My Divine Comedy ch4 - the way, the truth and the laugh

Laughter is, for some, the response to the absurdity of life, or a defense against the sorrow of life. For others it is the response to the insight of self-realization. For an infant it is pure spontaneous feeling toward life in general. Life is not funny or sad, it is the observer who sees it as happy or sad. Life just is as it is meant to be.

As the observer, we laugh or cry only due to our attachment to anything. Once we let go, there is no more sorrow and no more laughter, only observation. Yet the ancient texts tell us of the inherent nature of our self as consciousness, of how it is not only eternal, fully conscious, but also blissful, containing ananda.
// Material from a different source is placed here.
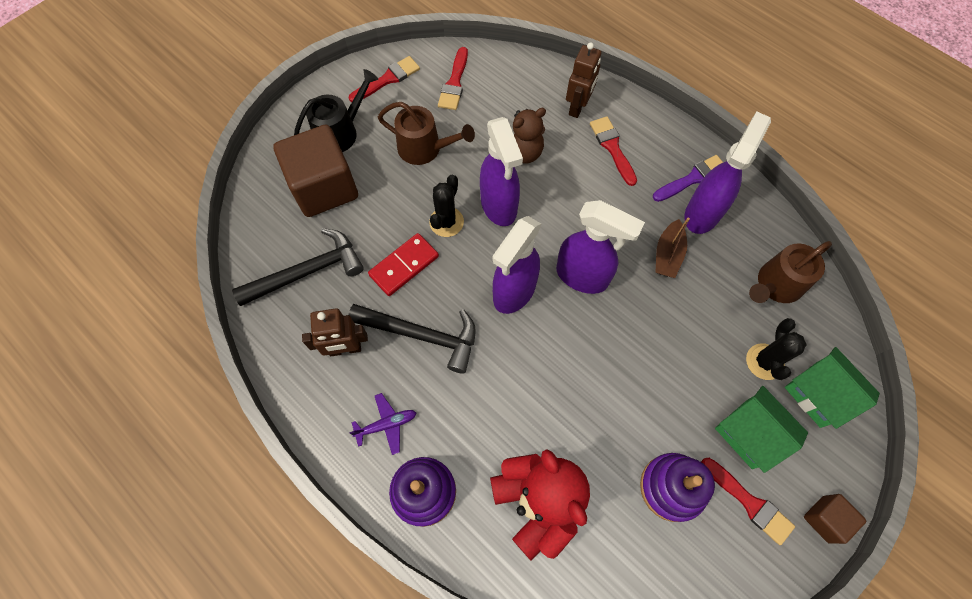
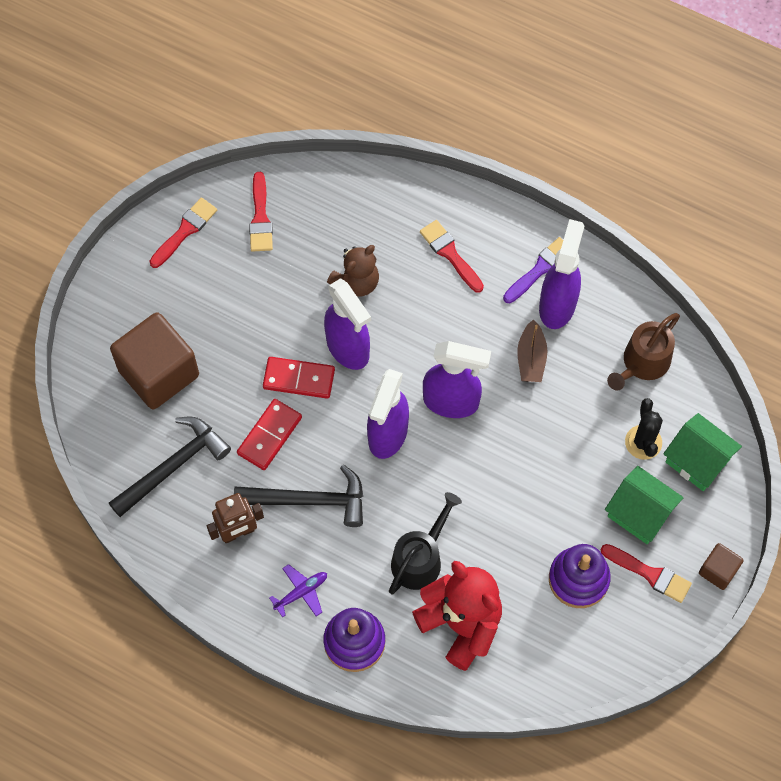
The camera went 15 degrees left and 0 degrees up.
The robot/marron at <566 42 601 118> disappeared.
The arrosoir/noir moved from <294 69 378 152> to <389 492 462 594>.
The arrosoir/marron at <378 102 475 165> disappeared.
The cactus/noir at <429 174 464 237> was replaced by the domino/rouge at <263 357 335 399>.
Therefore they tell us that enlightenment results in finding your bliss, your inner bliss that is not dependent on the externals.

In that mood, I present chapter four of my revelation and gospel on the way, the truth and the laugh.

buddha laughing pix.jpg

THE ACHINTYA BHEDA-ABHEDA TATTVA

By Jas Das babaji

CHAPTER 4: The Cosmic Joke
On Hasya—The Sacred Relationship of Laughter with the Divine
1. There are five primary flavors of devotion—neutrality, servitude, parental care, friendship, and romantic love—but there is a sixth that seasons all the others: hasya, the sacred mood of laughter that bubbles up when the soul recognizes the cosmic joke.
2. The universe is God playing hide-and-seek with himself, and the laughter begins when you realize you are both the hider and the seeker, and there was never anywhere to hide.
3. The avadhuta walks naked through the marketplace because he has forgotten which costume he was supposed to wear today—and this forgetting is not ignorance but the highest knowledge laughing at its own disguises.
4. A Zen master was asked, "What is the difference between you and the Buddha?" He replied, "Three steps"—and in that moment, ten students became confused, one became angry, and one laughed so hard he fell off his cushion into enlightenment.
5. You have been searching for God in temples, churches, mosques, and caves, when God has been playing the seeker all along—is this not hilarious?
6. The ego is the only part of you that cannot survive being laughed at by itself; this is why humor is more dangerous to illusion than a thousand hours of serious meditation.
7. A monk spent forty years in a cave achieving perfect stillness, emerged to announce his enlightenment, slipped on a fallen mango, and in that fall understood all that four decades of solemnity had taught him.
8. When you realize that the river frantically trying to reach the ocean is already made of ocean, only laughter is the appropriate response—tears would be redundant, and solemnity would be lying.
9. The Bhakti Rasamrita Sindhu teaches that hasya arises when the devotee sees the divine in ridiculous situations—Krishna stealing butter, playing pranks, dancing with impossible physics—because perfection that cannot laugh is not perfect.
10. Why is enlightenment always accompanied by laughter? Because the seeker discovers he was standing on the treasure the whole time, yet searching everywhere else.
11. The difference between a madman and a sage is that the madman thinks his absurdity is serious, while the sage knows his seriousness is absurd.
12. You think you are a person seeking God, but you are God seeking himself while pretending to be a person—this is comedy of such exquisite craftsmanship that Rumi would weep with laughter.
13. A student asked, "Master, what happens after enlightenment?" The master laughed and said, "You still stub your toe, but now you know who stubbed it, why there was a toe, and who adjusted the gravity—and then you laugh while hopping."
14. The serious seeker carries enlightenment like a boulder up a mountain; the laughing seeker realizes the mountain is a molehill, the boulder is a pebble, and the one carrying it is a dreamer.
15. Hasya is not mockery but recognition—like suddenly seeing the punchline of a joke the universe has been telling for thirteen point eight billion years.
16. If God is perfectly blissful, perfectly content, and perfectly complete, why create the universes? For the same reason a child builds sandcastles—for the sheer playful joy of it, knowing the tide will erase them all.
17. Your spiritual practice, no matter how noble, is God playing dress-up; your suffering, no matter how painful, is God playing hide-and-seek; your seeking, no matter how sincere, is God pretending to be lost.
18. The Buddha's first words after enlightenment should have been laughter, but he took pity on those who would misunderstand, so he spoke seriously about suffering—though his eyes never stopped smiling.
19. Learn to laugh at your own enlightenment before you achieve it, so when it arrives, you won't make the mistake of taking it seriously.
20. The test of true awakening: if you cannot laugh at yourself, your God, your practice, your achievements, and this very sentence, you are still carrying unnecessary weight.
21. So here is your practice—find your enlightenment laugh right now, the one that knows you never left paradise, that sees through the cosmic game, that recognizes the divine comedy: it sounds like the giggle of a child who just discovered their own toes, combined with the belly laugh of an old sage who finally got the joke, mixed with the silent thunder of the universe chuckling at its own existence—can you hear it? It's been laughing inside you all along, waiting for you to join in.